Les sénateurs souhaitent aussi que la réforme envisagée du régime des catastrophes naturelles s'accompagne du maintien des sinistres dus au retrait-gonflement au sein du périmètre d'indemnisation. "Les exclusions partielles de la couverture CAT-NAT visant notamment les dégâts superficiels ou les bâtiments couverts par l'assurance décennale ou bien par la garantie dommages-ouvrages ne doivent pas conduire à fragiliser la situation des sinistrés à l'égard des constructeurs ou des compagnies d'assurance", soulignent les sénateurs. "Dans l'hypothèse où une évolution de la réglementation aboutirait à des nouvelles prescriptions en matière d'études de sol ou de profondeur maximale des fondations, le non-respect de ces prescriptions pourrait être sanctionné par une exclusion de la couverture CAT-NAT, sous réserve d'informer en amont et de façon très circonstanciée les maîtres d'ouvrage de la sanction encourue", ajoutent-ils.

 

Des aménagements au régime des catastrophes naturelles

La deuxième partie du rapport est entièrement consacrée aux propositions concernant la réforme globale du régime CAT-NAT. D'emblée, le groupe de travail souhaite que cette réforme ne bouleverse pas l'équilibre général d'un régime qui a "largement fait ses preuves". Mais il estime que la procédure de reconnaissance de l'état de catastrophe naturelle doit être "plus transparente". "Les critères et seuils élaborés par la commission interministérielle doivent faire l'objet d'une traduction normative et d'une présentation accessible aux salariés, avancent-ils. Cette traduction permettrait également une meilleure anticipation des assureurs s'agissant de la charge de sinistralité à indemniser. Elle pourrait aussi conduire au développement d'une offre complémentaire de couverture pour les sinistres situés en deçà des seuils applicables dans le cadre du régime CAT-NAT."

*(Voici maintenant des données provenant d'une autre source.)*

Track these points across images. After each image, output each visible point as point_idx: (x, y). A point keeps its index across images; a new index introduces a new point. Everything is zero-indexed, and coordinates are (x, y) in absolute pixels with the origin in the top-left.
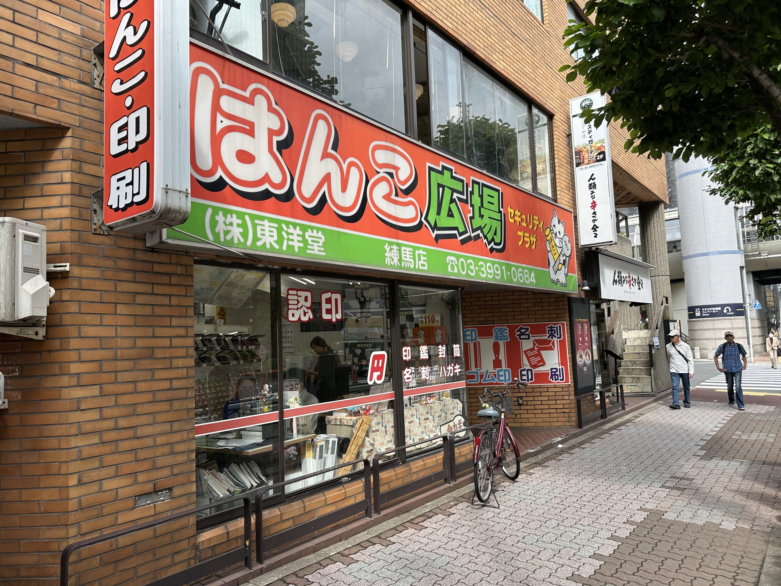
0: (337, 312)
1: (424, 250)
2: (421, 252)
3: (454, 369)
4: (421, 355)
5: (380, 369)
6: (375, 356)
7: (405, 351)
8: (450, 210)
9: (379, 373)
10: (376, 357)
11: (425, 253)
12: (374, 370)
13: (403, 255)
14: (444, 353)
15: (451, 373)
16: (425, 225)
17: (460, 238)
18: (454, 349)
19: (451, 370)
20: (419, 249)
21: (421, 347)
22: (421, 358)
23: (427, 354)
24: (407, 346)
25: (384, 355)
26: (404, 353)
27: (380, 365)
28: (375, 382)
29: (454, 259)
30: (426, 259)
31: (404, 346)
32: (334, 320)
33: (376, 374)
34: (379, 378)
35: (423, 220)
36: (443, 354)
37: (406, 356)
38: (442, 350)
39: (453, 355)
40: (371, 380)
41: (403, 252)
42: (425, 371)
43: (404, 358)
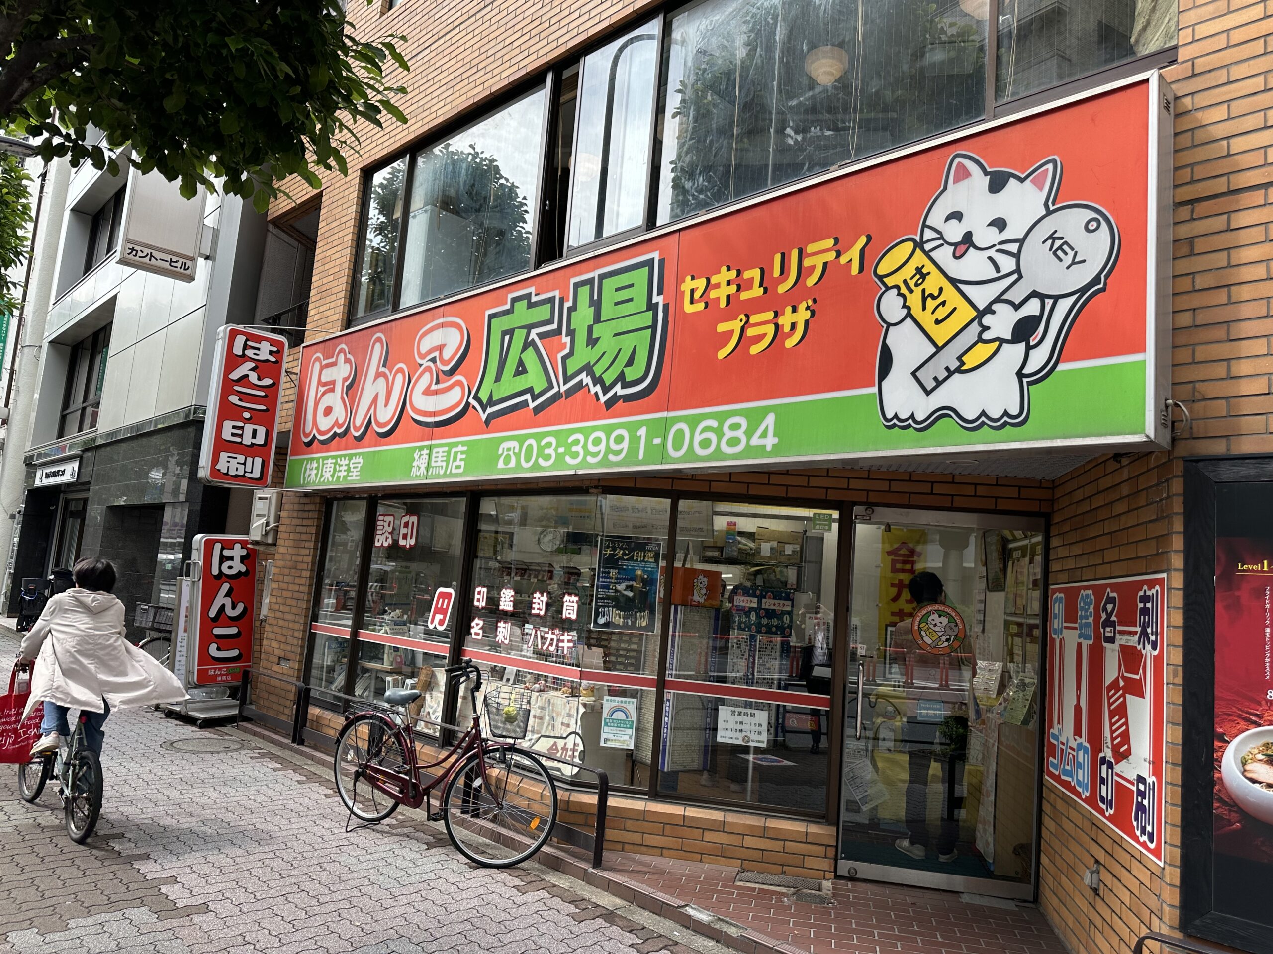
0: (411, 537)
1: (463, 444)
2: (460, 448)
3: (559, 641)
4: (501, 603)
5: (443, 611)
6: (441, 593)
7: (479, 593)
8: (521, 363)
9: (441, 616)
10: (442, 595)
11: (465, 448)
12: (438, 611)
13: (433, 459)
14: (543, 607)
15: (551, 645)
16: (474, 407)
17: (532, 405)
18: (565, 604)
19: (552, 640)
20: (456, 444)
21: (504, 590)
22: (501, 607)
23: (511, 604)
24: (484, 586)
25: (451, 594)
26: (477, 596)
27: (445, 606)
28: (435, 627)
29: (514, 444)
30: (464, 456)
31: (478, 586)
32: (408, 546)
33: (439, 617)
34: (441, 622)
35: (471, 400)
36: (539, 609)
37: (478, 600)
38: (539, 602)
39: (561, 612)
40: (432, 623)
41: (434, 455)
42: (504, 630)
43: (476, 603)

Les sénateurs ne souhaitent pas que l'arrêté interministériel soit supprimé car pour eux, l'absence d'intermédiation des pouvoirs publics serait susceptible de fragiliser la position des assurés face aux assureurs. Par contre, ils proposent de renforcer la proximité du circuit de décision présidant à la déclaration de l'état de catastrophe naturelle en décentralisant cette décision "à l'échelon local pertinent". "Assureurs et assurés seraient présents lors de l'examen des demandes et la cohérence de l'application des critères et des seuils serait garantie par un mécanisme d'appel devant la commission interministérielle, qui intervient au niveau national", détaillent-ils. Les sénateurs jugent en outre nécessaire d'accélérer le rythme de prescription et d'approbation des plans de prévention des risques naturels majeurs qui doivent comporter des dispositions concrètes de prévention et être conçus "à un niveau adapté à la réalité de l'exposition au risque". Enfin, ils estiment indispensable de rationaliser et de mettre en cohérence les missions du Fonds de prévention des risques naturels majeurs dont les dépenses ont fortement augmenté ces dernières années.